Finally, a yes — and now what?

8 June 2026

I had tried many times before to gain interest around initiatives on AI and, although I generally got positive responses, I never really saw any interest in going forward.

When I finally got the go-ahead it did not come from the department where I normally work but from another one and with an unclear project scope.

I thought I would feel thrilled to get working with someone actually supporting the idea after so many attempts, and in some way I did.

However, there were also some aspects that made that feeling ambiguous.

The message there and then was that I was allowed to spend some money on it along with moral support. At this point I didn’t know the frame or the timeline for the project. I also had no dedicated work time set aside for it.

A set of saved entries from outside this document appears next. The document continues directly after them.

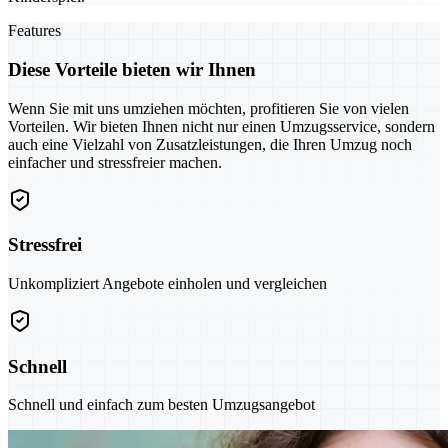
Features
Diese Vorteile bieten wir Ihnen
Wenn Sie mit uns umziehen möchten, profitieren Sie von vielen
Vorteilen. Wir bieten Ihnen nicht nur einen Umzugsservice, sondern
auch eine Vielzahl von Zusatzleistungen, die Ihren Umzug noch
einfacher und stressfreier machen.
Stressfrei
Unkompliziert Angebote einholen und vergleichen
Schnell
Schnell und einfach zum besten Umzugsangebot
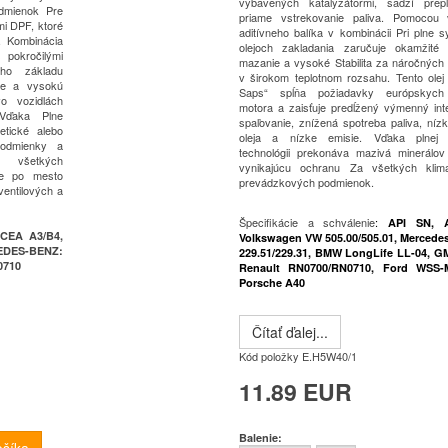
vybavených katalyzátormi, sadzí
prep
dmienok
Pre
priame vstrekovanie paliva.
Pomocou 
mi DPF, ktoré
aditívneho balíka v kombinácii
Pri plne s
.
Kombinácia
olejoch zakladania zaručuje okamžité 
 pokročilými
mazanie a vysoké
Stabilita za náročnýc
ého základu
v širokom teplotnom rozsahu.
Tento olej
ie a vysokú
Saps“
spĺňa požiadavky európskych
o vozidlách
motora a zaisťuje predĺžený výmenný inte
Vďaka
Plne
spaľovanie, znížená spotreba paliva, níz
etické alebo
oleja a nízke emisie.
Vďaka plnej s
podmienky a
technológii prekonáva mazivá minerálov 
o všetkých
vynikajúcu ochranu
Za všetkých klim
de po
mesto
prevádzkových podmienok.
ventilových a
Špecifikácie a schválenie
:
API SN, 
CEA A3/B4,
Volkswagen VW 505.00/505.01, Merced
EDES-BENZ:
229.51/229.31, BMW LongLife LL-04, G
0710
Renault RN0700/RN0710, Ford WSS-
Porsche A40
Čítať ďalej...
Kód položky
E.H5W40/1
11.89 EUR
Balenie:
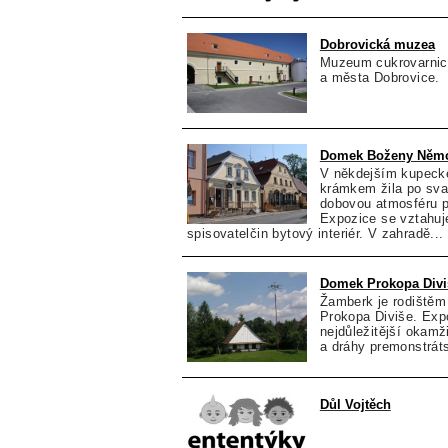
Dobrovická muzea
Muzeum cukrovarnictv
a města Dobrovice.
Domek Boženy Něm
V někdejším kupec
krámkem žila po sv
dobovou atmosféru po
Expozice se vztahuje
spisovatelčin bytový interiér. V zahradě...
Domek Prokopa Divi
Žamberk je rodištěm
Prokopa Diviše. Exp
nejdůležitější okam
a dráhy premonstrát
Důl Vojtěch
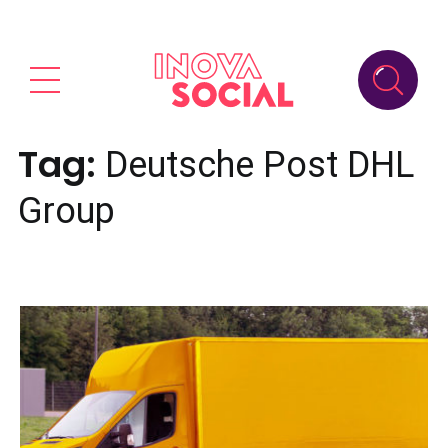
Tag:
Deutsche Post DHL
Group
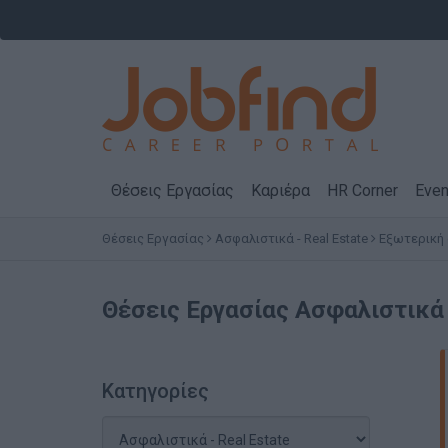
Θέσεις Εργασίας
Καριέρα
HR Corner
Even
Θέσεις Εργασίας
Ασφαλιστικά - Real Estate
Εξωτερική
Θέσεις Εργασίας
Ασφαλιστικά 
Κατηγορίες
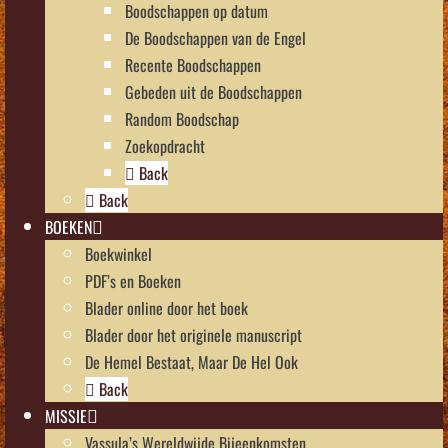
Boodschappen op datum
De Boodschappen van de Engel
Recente Boodschappen
Gebeden uit de Boodschappen
Random Boodschap
Zoekopdracht
Back
Back
BOEKEN
Boekwinkel
PDF’s en Boeken
Blader online door het boek
Blader door het originele manuscript
De Hemel Bestaat, Maar De Hel Ook
Back
MISSIE
Vassula’s Wereldwijde Bijeenkomsten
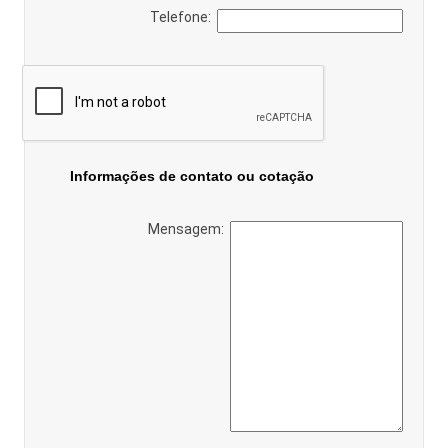
Telefone:
Informações de contato ou cotação
Mensagem:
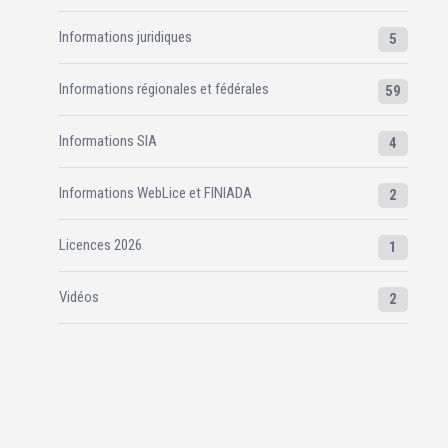
Informations juridiques
5
Informations régionales et fédérales
59
Informations SIA
4
Informations WebLice et FINIADA
2
Licences 2026
1
Vidéos
2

The project, curiously named Buildmate, is a service for using natural language to build reports. Normally, this would require a higher level of skill and experience in using the internal report editor.

My first instinct was to set my own direction and put frames on my own work. I knew that, if I couldn’t present any numbers or, at least, a precise working use case, my mandate to work on Buildmate would run dry.

Regrettably, I found my ability to frame my own work was mediocre. I kept opening new features, working on evals and metrics for different models, studying various subjects that were not always relevant to the phase I tried to prioritize.

As an example, I spent time optimizing the workflow process making it faster and less expensive to run. It was a genuine improvement to the targets I set but when I presented the results at the weekly briefing it became clear that this was not a priority.

There was nothing obviously wrong with this. However, being honest, I saw that I would need some structural guidance in the project framing or I would drift away on an unclear path.